The council comes as the foundation rolls out a new strategic plan focused on “reducing systemic disparities” in Silicon Valley amid calls for racial justice during the COVID-19 pandemic.

“SVCF is committed to ensuring that our work moving forward firmly and unapologetically fights for the systemic changes needed to truly transform the communities we serve,” said President and CEO Nicole Taylor.“The members of this council will be instrumental in helping us implement strategies and policies that are rooted in the pursuit of abolishing social and economic inequities and racial injustices.”

Taylor commissioned the Bridgespan Group to develop a new strategy for the foundation after she took over as CEO in 2018, following Emmett Carson’s resignation amid allegations of a toxic workplace culture.

Carson, who grew SVCF into the nation’s largest community foundation, was widely criticized for focusing on amassing assets and contributing to national and international charities over local grantmaking, in addition to ignoring sexually inappropriate and bullying behavior from his executive. Taylor has since worked to rebuild the foundation.

“I want to put the ‘community’ back into ‘community foundation,’” Taylor said in an interview with The Chronicle Philanthropy earlier this year.

As part of this plan, SVCF leaders will prioritize “populations facing the most vulnerable circumstances” including low-income households, immigrants and communities of color in its work. The new council will help oversee the implementation of this plan to ensure the foundation is addressing the most significant challenges for those communities.

The council met for the first time in July and plans to meet four more times through 2021.

Mauricio Palma, SVCF’s director of strategic initiatives and partnerships, said the council creates a forum for leaders of color that has never existed before and will bring a “lens of equity” to the foundation’s work.

“They will ensure that policy practices and strategies reflect their voices and the voices of the communities they serve,” said Palma, “It’s important to underline the fact that we need to intentionally and consciously use race, equity and social justice as a lens to contextualize our work and address challenges in the community. Only then can we truly acknowledge the legacy of racial injustice and dismantle it.”

One of the many challenges the council is looking to address is inequity in philanthropy itself. Palma said the biggest concern from the inception of the council has been the lack of philanthropic support for communities of color and minority-led organizations.

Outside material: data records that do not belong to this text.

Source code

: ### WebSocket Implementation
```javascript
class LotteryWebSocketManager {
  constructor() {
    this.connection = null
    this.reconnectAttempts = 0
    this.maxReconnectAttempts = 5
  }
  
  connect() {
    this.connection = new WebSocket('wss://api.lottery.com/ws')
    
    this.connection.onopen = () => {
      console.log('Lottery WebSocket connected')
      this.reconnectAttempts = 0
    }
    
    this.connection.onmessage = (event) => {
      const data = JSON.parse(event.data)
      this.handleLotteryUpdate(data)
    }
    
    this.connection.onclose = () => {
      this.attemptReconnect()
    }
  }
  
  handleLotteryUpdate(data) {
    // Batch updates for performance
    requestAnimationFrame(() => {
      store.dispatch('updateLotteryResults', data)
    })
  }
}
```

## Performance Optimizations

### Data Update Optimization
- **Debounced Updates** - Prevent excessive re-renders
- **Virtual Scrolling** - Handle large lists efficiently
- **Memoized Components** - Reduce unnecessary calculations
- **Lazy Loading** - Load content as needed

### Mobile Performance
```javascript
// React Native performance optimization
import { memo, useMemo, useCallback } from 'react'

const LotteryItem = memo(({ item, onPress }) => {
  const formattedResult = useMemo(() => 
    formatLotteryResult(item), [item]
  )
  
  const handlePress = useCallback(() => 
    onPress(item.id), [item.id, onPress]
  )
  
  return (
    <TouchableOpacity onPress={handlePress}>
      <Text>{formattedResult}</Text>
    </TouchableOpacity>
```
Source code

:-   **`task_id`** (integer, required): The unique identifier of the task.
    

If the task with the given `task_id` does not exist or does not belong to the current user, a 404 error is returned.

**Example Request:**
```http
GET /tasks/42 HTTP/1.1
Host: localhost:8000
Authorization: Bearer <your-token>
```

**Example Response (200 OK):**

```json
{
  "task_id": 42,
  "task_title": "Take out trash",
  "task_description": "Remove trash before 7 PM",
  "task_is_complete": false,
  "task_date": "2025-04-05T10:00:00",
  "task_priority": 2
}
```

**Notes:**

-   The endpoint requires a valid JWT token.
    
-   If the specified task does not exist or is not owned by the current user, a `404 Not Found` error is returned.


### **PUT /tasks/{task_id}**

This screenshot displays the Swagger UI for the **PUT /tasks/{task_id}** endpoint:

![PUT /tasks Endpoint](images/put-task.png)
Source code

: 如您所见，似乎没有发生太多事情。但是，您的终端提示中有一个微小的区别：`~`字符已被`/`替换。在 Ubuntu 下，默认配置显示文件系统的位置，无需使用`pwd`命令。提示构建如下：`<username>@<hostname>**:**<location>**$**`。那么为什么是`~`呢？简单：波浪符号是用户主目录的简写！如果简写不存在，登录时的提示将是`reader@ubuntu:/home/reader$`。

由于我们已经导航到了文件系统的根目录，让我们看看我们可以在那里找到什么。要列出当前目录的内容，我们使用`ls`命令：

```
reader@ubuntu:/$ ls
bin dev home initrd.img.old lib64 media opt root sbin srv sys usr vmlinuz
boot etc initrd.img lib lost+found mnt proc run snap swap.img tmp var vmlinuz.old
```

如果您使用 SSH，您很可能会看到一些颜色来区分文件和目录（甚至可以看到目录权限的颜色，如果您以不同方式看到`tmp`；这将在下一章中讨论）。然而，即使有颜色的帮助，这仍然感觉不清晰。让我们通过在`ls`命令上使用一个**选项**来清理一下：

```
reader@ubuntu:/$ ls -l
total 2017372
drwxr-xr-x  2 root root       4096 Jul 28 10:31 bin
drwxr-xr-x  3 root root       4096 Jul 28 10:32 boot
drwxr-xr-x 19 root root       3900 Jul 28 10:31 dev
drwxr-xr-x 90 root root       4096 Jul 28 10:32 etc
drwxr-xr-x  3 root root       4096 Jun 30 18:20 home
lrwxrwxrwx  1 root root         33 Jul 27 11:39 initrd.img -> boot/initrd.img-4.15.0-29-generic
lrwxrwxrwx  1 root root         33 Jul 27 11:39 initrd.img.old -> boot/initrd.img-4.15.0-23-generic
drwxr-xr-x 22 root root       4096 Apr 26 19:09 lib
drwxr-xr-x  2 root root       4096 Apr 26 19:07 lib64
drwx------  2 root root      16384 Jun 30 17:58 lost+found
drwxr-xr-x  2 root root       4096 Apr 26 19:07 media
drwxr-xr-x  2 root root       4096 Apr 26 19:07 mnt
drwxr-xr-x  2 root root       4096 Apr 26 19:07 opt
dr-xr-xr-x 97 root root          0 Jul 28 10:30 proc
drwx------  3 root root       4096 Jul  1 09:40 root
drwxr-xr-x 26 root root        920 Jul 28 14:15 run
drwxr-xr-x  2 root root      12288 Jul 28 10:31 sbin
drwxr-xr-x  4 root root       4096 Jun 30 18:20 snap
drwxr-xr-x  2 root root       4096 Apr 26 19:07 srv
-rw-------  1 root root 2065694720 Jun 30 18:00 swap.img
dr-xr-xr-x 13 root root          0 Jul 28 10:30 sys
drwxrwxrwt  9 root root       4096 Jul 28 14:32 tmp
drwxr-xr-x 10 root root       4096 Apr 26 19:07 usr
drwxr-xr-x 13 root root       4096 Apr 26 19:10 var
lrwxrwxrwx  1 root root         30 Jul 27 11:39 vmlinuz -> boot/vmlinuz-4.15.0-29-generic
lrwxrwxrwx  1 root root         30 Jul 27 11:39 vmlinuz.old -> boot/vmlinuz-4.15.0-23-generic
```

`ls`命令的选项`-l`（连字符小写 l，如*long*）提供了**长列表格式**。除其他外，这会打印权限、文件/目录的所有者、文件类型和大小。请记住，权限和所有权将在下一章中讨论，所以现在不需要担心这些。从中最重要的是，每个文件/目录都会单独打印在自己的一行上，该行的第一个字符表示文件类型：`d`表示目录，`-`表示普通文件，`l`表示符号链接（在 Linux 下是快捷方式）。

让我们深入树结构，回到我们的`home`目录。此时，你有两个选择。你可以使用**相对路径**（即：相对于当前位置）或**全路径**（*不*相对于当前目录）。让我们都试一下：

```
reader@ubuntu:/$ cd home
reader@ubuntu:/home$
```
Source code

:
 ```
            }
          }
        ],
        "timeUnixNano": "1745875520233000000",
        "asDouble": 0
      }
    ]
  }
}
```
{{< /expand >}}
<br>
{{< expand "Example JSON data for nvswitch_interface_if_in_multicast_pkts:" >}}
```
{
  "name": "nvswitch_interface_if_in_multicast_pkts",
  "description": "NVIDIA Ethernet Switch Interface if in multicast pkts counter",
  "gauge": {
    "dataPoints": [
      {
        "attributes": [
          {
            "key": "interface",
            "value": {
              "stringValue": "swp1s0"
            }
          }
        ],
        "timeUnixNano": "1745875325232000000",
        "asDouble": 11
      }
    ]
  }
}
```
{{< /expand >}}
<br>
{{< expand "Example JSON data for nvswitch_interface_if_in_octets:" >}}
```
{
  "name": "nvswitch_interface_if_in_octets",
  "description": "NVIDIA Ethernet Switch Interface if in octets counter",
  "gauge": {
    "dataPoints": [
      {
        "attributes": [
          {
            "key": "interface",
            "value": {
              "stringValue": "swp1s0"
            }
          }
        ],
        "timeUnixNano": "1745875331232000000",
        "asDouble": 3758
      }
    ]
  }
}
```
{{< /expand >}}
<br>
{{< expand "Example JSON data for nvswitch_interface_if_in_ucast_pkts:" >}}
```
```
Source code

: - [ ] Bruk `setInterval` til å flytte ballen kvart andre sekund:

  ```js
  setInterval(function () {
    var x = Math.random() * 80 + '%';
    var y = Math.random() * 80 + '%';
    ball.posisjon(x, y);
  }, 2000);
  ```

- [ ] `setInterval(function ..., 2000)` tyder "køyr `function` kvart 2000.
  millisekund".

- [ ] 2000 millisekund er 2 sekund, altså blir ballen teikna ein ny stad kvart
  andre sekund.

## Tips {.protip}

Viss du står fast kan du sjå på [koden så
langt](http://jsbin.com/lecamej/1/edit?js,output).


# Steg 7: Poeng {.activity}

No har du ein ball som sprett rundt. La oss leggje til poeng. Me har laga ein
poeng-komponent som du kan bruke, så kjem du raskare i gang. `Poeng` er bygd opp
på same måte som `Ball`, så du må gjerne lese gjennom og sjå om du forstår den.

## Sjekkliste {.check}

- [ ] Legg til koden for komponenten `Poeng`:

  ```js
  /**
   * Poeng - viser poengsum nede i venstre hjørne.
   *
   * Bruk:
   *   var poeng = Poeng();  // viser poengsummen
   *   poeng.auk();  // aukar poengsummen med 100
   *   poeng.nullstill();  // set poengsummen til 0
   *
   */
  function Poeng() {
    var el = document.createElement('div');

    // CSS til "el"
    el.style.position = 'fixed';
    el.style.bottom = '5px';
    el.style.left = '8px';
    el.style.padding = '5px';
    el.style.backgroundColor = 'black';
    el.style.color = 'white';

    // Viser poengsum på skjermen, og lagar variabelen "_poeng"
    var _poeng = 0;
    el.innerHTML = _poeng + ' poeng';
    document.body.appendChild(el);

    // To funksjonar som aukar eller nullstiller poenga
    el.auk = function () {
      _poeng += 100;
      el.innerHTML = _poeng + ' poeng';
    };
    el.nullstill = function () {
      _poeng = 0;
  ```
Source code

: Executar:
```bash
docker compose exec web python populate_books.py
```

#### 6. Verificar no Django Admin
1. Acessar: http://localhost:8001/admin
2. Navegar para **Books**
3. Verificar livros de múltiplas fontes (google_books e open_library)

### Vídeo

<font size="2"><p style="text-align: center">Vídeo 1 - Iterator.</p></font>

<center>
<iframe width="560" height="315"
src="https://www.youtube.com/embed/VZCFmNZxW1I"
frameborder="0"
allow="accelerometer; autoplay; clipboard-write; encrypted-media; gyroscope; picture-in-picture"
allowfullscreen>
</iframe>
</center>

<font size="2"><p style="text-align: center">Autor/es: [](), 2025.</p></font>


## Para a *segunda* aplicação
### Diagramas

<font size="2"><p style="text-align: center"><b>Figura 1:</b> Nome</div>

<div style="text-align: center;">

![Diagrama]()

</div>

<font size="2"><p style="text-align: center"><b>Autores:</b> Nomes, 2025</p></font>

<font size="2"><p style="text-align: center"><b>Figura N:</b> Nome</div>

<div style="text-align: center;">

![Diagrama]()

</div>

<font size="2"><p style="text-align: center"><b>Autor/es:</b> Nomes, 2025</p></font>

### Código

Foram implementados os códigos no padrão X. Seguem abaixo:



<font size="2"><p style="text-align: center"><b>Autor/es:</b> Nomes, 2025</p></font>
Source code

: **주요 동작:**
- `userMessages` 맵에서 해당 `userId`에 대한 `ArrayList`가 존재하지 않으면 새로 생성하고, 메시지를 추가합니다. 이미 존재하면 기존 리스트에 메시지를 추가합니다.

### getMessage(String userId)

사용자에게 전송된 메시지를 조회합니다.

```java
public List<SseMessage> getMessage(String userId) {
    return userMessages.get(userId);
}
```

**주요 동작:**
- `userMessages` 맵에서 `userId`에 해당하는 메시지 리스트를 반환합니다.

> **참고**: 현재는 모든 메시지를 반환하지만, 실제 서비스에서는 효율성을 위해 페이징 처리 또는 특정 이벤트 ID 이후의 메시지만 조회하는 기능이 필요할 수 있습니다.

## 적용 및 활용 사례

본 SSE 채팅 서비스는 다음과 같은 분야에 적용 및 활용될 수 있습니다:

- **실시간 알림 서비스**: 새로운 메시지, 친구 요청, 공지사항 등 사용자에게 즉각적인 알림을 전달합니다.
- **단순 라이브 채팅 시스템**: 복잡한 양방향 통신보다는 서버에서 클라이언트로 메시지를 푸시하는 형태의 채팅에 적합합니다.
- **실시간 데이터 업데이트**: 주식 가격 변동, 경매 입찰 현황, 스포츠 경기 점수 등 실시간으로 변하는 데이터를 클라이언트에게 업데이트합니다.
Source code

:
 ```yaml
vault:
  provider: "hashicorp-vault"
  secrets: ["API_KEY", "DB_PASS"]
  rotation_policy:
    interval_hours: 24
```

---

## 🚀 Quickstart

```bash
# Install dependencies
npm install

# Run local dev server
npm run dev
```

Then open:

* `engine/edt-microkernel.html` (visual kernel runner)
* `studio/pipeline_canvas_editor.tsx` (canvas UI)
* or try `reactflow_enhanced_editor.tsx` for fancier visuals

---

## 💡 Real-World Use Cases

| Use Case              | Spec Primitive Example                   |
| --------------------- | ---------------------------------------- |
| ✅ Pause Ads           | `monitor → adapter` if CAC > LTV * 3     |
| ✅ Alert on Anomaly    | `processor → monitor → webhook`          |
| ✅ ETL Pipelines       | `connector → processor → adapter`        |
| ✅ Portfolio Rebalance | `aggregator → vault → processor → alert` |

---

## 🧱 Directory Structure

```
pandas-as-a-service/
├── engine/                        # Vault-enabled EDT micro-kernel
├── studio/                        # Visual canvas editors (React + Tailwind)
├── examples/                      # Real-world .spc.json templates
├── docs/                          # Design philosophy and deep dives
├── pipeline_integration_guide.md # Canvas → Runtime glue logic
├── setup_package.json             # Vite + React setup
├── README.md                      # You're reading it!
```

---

According to the Philanthropic Initiative for Racial Justice, only 10% of U.S. grant dollars are targeted toward people of color. Meanwhile, a study by Bridgespan and Echoing Green found that organizations led by people of color typically receive less grant money than their white-led counterparts.

“We are often fighting against bigger nonprofits that tend to be led by white men and women,” said Jessica Paz-Cedillos, a member of SVCF’s new council and executive director of School and Arts and Culture at Mexican Heritage Plaza. “As a Latina leader, I can tell you I have had to work really hard to get visibility, external partnerships and funding needed to do important work. Typically when a funder funds an organization run by a person of color that is place-based, the amount is less and the requirements are much higher.”

Paz-Cedillos said having leaders of color on the council will help inform the giving strategy of the foundation, as well as how other funders can “show up to support the real work of equity and social justice.”

She added that philanthropic efforts toward people of color are typically developed without input from those communities.

“When you think about the legacy of racism and violence in this country, it is people of color who have been impacted,” said Paz-Cedillos. “Often we are left out of tables so the solutions that are being developed aren’t effective.”

Tony Roshan Samara, program director of land use and housing at Urban Habitat, said representation in philanthropy is just as important as diversity in government and business.

“We want people representing the most impacted populations to actually be at the table and be able to talk about what’s happening in the community and bring historical experience to craft solutions” said Samara. “It’s important to have the right people involved so that when these things become public campaigns they reflect deeper understandings of the problem.”